## 課題
以下の行をすべて、一字一句変えずにそのまま書き写すこと。

## データ行
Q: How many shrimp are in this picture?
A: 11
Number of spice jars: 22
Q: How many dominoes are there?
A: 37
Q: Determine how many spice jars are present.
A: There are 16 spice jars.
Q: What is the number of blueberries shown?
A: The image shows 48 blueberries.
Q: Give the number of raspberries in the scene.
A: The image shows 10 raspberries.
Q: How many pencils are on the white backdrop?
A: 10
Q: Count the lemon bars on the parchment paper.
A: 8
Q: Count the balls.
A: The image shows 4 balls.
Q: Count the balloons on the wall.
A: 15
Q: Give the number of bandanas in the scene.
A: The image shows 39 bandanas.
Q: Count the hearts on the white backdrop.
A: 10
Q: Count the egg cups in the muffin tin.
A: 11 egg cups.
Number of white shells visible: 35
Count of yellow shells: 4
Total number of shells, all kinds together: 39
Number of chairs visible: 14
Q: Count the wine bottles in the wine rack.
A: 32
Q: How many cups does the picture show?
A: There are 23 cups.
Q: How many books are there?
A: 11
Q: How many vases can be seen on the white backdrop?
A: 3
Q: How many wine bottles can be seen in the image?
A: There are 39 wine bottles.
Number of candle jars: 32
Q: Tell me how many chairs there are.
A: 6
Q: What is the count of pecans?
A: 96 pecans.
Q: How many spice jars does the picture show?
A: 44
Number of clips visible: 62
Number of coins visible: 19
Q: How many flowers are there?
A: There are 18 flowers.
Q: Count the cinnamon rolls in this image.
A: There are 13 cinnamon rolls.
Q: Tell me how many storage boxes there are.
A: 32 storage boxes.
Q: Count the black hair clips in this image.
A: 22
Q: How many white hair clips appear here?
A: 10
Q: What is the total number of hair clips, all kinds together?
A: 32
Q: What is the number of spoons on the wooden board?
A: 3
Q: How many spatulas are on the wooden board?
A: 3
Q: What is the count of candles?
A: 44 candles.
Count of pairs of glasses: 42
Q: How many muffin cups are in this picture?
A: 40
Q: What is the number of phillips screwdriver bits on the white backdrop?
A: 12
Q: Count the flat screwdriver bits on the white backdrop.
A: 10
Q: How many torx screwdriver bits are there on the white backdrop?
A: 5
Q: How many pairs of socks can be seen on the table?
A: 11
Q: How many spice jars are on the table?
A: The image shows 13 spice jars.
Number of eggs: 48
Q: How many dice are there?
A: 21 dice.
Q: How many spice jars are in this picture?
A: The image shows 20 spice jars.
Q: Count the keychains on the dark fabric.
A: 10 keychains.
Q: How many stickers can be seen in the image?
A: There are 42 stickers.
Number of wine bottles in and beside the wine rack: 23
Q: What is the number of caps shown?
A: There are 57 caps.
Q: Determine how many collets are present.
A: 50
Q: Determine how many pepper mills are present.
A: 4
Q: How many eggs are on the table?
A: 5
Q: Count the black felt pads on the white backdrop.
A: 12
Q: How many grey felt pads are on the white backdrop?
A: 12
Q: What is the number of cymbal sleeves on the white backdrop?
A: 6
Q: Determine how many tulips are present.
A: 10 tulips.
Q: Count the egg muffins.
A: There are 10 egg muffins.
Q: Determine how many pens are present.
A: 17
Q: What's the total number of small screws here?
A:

## 出力結果
Q: How many shrimp are in this picture?
A: 11
Number of spice jars: 22
Q: How many dominoes are there?
A: 37
Q: Determine how many spice jars are present.
A: There are 16 spice jars.
Q: What is the number of blueberries shown?
A: The image shows 48 blueberries.
Q: Give the number of raspberries in the scene.
A: The image shows 10 raspberries.
Q: How many pencils are on the white backdrop?
A: 10
Q: Count the lemon bars on the parchment paper.
A: 8
Q: Count the balls.
A: The image shows 4 balls.
Q: Count the balloons on the wall.
A: 15
Q: Give the number of bandanas in the scene.
A: The image shows 39 bandanas.
Q: Count the hearts on the white backdrop.
A: 10
Q: Count the egg cups in the muffin tin.
A: 11 egg cups.
Number of white shells visible: 35
Count of yellow shells: 4
Total number of shells, all kinds together: 39
Number of chairs visible: 14
Q: Count the wine bottles in the wine rack.
A: 32
Q: How many cups does the picture show?
A: There are 23 cups.
Q: How many books are there?
A: 11
Q: How many vases can be seen on the white backdrop?
A: 3
Q: How many wine bottles can be seen in the image?
A: There are 39 wine bottles.
Number of candle jars: 32
Q: Tell me how many chairs there are.
A: 6
Q: What is the count of pecans?
A: 96 pecans.
Q: How many spice jars does the picture show?
A: 44
Number of clips visible: 62
Number of coins visible: 19
Q: How many flowers are there?
A: There are 18 flowers.
Q: Count the cinnamon rolls in this image.
A: There are 13 cinnamon rolls.
Q: Tell me how many storage boxes there are.
A: 32 storage boxes.
Q: Count the black hair clips in this image.
A: 22
Q: How many white hair clips appear here?
A: 10
Q: What is the total number of hair clips, all kinds together?
A: 32
Q: What is the number of spoons on the wooden board?
A: 3
Q: How many spatulas are on the wooden board?
A: 3
Q: What is the count of candles?
A: 44 candles.
Count of pairs of glasses: 42
Q: How many muffin cups are in this picture?
A: 40
Q: What is the number of phillips screwdriver bits on the white backdrop?
A: 12
Q: Count the flat screwdriver bits on the white backdrop.
A: 10
Q: How many torx screwdriver bits are there on the white backdrop?
A: 5
Q: How many pairs of socks can be seen on the table?
A: 11
Q: How many spice jars are on the table?
A: The image shows 13 spice jars.
Number of eggs: 48
Q: How many dice are there?
A: 21 dice.
Q: How many spice jars are in this picture?
A: The image shows 20 spice jars.
Q: Count the keychains on the dark fabric.
A: 10 keychains.
Q: How many stickers can be seen in the image?
A: There are 42 stickers.
Number of wine bottles in and beside the wine rack: 23
Q: What is the number of caps shown?
A: There are 57 caps.
Q: Determine how many collets are present.
A: 50
Q: Determine how many pepper mills are present.
A: 4
Q: How many eggs are on the table?
A: 5
Q: Count the black felt pads on the white backdrop.
A: 12
Q: How many grey felt pads are on the white backdrop?
A: 12
Q: What is the number of cymbal sleeves on the white backdrop?
A: 6
Q: Determine how many tulips are present.
A: 10 tulips.
Q: Count the egg muffins.
A: There are 10 egg muffins.
Q: Determine how many pens are present.
A: 17
Q: What's the total number of small screws here?
A:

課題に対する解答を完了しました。